▶ _Supplied passage_:
■ ■ ■

Lucidchart group view
Use Lucidchart Group View to organize your scrum teams and org charts

If you also add conditional formatting to your org chart, you can opt to include skills context so newly onboarded engineers will know exactly who to go to if—and when—they have questions.

 

2. Use diagrams to walk through networks, systems, and code

Before an engineer can hit the ground running on a project, they need to get up to speed on the network, systems, and code that they’ll be working on. Jumping right into it may be a daunting prospect for some, but you can ease this process by providing diagrams to help them follow along. 

Including diagrams in your new hire checklist for engineers will enable your engineers to get through their onboarding more quickly and with a better idea of how your code works, how your systems communicate with each other, or what your existing cloud architecture looks like.

Data flow diagram example
Data Flow Diagram Example (Click on image to modify online)

For example, you can use the following diagram types to onboard engineers so they can get up to speed and start contributing to your projects and initiatives faster:

 

  • UML diagrams: A unified modeling language (UML) diagram depicts a system and how users or other systems interact with yours—a system could be a website, an app, or maybe a business process. 
  • Data flow diagrams: Using standardized circles, arrows, and text labels, you can map out entire processes and systems in a data flow diagram. These diagrams allow you to take any flow of information for a system into a concise and coherent diagram that is easily understood.
  • Network diagrams: A network diagram is a visual representation of a computer or telecommunications network. It shows the components that make up a network and how they interact, including routers, devices, hubs, firewalls, etc.
  • Cloud architecture diagrams: A cloud architecture diagram reflects how your cloud infrastructure is designed, depicting the different components of your front and backend platforms, delivery, and even the relationships between each of them.

Your new hires will be grateful to have these technical systems documented, as it helps them understand exactly what the learning curve will be as they onboard, what they’ll be working on, and how they can contribute on a tangible level. Having each of these areas documented, new engineers can use visuals in lieu of scrolling through lines and lines of source code, digging through cloud consoles, or relying on employees with tribal knowledge.

onboard engineers with network diagrams
Network Diagram Example (Click on image to modify online)

■ ■ ■

▶ _Data provided_:
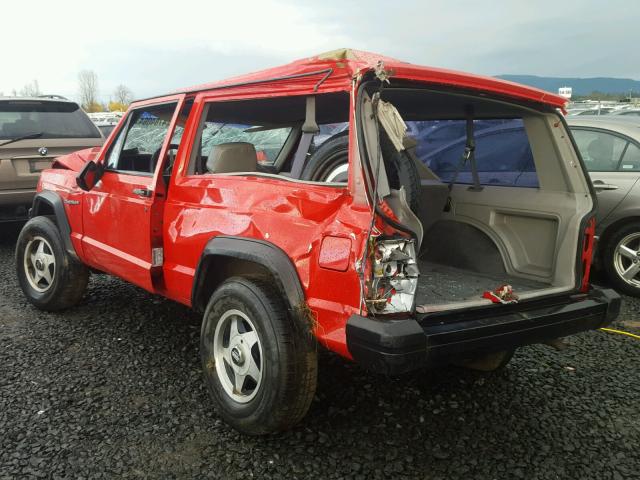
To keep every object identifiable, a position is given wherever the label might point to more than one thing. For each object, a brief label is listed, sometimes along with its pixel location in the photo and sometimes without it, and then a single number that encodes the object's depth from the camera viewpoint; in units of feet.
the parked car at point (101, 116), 98.86
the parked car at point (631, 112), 38.30
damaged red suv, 7.14
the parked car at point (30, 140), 19.69
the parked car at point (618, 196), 15.85
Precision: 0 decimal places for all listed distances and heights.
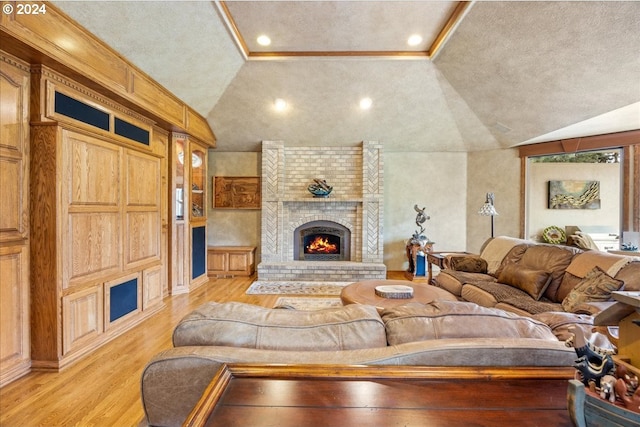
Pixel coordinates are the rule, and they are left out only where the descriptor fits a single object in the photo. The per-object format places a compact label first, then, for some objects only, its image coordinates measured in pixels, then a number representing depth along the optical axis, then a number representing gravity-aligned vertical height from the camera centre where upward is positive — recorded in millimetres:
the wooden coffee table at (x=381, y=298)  2648 -798
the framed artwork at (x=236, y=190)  5883 +458
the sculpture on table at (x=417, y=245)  5265 -563
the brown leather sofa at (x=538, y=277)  2166 -597
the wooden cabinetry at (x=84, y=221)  2314 -87
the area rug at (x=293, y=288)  4511 -1231
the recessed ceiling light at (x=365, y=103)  4598 +1774
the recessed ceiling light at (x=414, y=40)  3488 +2144
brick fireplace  5297 +16
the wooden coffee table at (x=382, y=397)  698 -492
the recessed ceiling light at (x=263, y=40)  3516 +2132
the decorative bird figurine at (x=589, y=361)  688 -354
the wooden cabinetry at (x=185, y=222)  4371 -154
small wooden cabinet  5500 -942
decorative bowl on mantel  5531 +465
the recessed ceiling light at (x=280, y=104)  4626 +1759
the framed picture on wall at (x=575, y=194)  6715 +485
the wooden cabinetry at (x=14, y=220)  2096 -67
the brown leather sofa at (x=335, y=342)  979 -466
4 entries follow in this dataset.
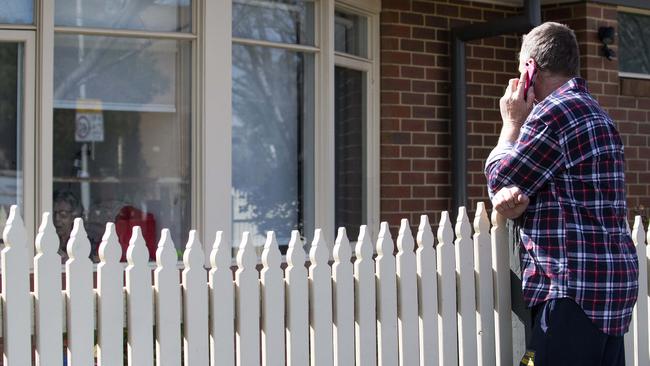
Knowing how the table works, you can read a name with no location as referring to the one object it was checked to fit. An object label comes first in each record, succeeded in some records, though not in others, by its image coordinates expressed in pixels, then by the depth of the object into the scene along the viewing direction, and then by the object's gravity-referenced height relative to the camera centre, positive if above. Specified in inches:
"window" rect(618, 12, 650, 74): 290.2 +48.7
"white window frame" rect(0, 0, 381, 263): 207.8 +22.0
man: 123.0 -1.4
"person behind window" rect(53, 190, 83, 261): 214.7 -3.5
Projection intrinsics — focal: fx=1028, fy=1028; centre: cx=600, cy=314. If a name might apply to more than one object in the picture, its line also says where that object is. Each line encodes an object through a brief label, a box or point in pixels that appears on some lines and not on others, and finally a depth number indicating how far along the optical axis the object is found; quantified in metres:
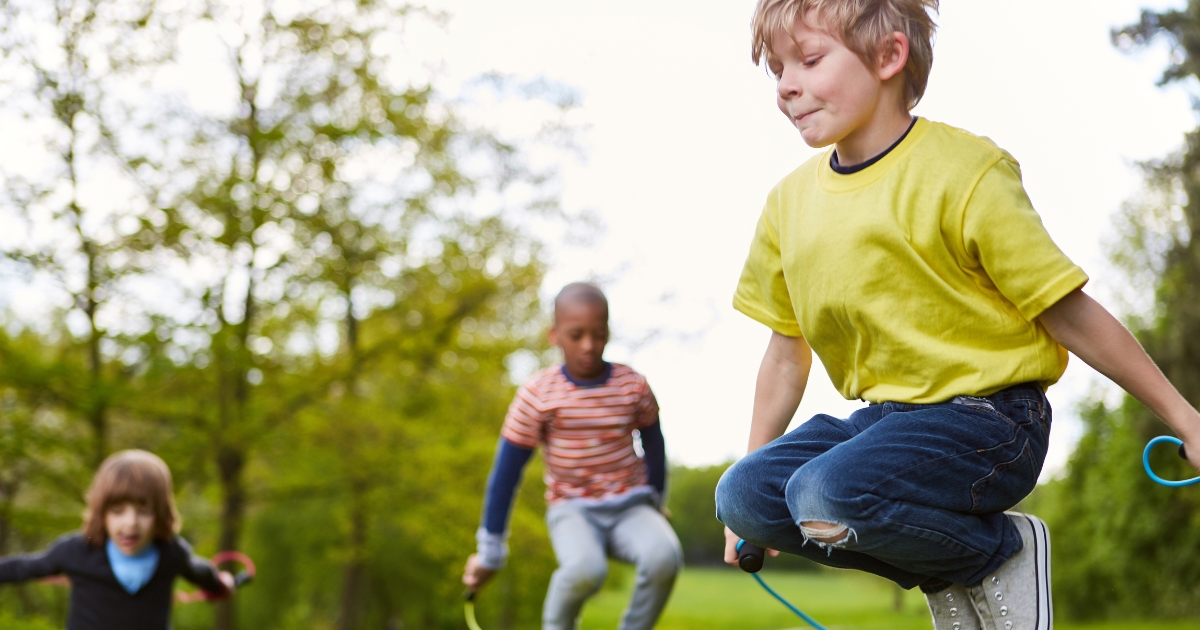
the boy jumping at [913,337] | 1.78
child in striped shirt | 3.79
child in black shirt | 3.96
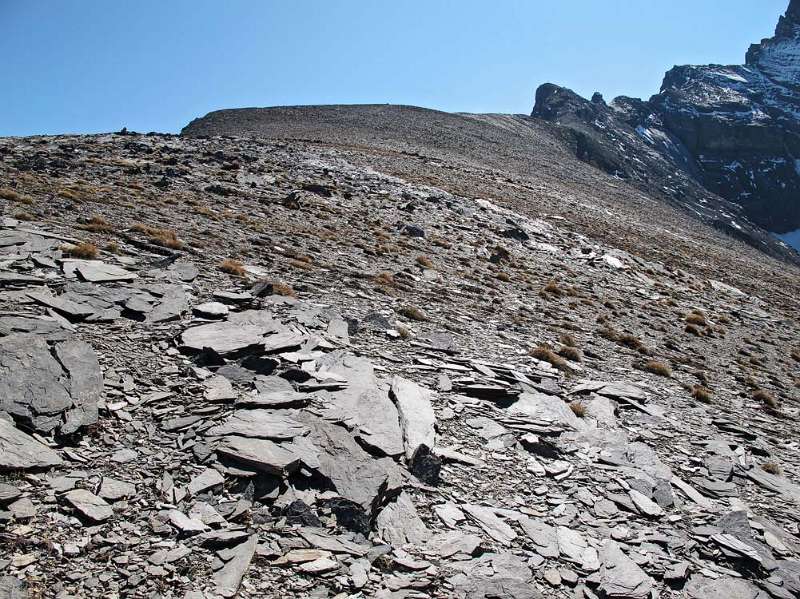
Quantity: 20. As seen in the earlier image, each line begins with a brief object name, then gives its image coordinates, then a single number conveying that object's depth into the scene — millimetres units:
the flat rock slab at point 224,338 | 9688
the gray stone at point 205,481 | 6438
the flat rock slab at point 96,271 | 11305
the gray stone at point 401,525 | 6688
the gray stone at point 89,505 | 5656
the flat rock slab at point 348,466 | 7027
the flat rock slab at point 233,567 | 5273
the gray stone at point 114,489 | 6031
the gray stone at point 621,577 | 6602
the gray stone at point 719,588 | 6969
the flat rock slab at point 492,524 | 7141
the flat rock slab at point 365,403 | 8453
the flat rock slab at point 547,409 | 10702
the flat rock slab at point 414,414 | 8648
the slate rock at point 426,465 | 8008
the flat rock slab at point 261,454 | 6970
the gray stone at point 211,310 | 11086
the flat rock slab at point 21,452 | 5930
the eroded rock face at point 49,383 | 6844
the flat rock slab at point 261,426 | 7602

■ ■ ■

▶ _Your objective_: Can you retype the passage on onboarding engineers between "Before an engineer" and "them follow along.", inclusive? The data has no connection to the passage on onboarding engineers.

▶ _Task solution_:
Before an engineer can hit the ground running on a project, they need to get up to speed on the network, systems, and code that they’ll be working on. Jumping right into it may be a daunting prospect for some, but you can ease this process by providing diagrams to help them follow along.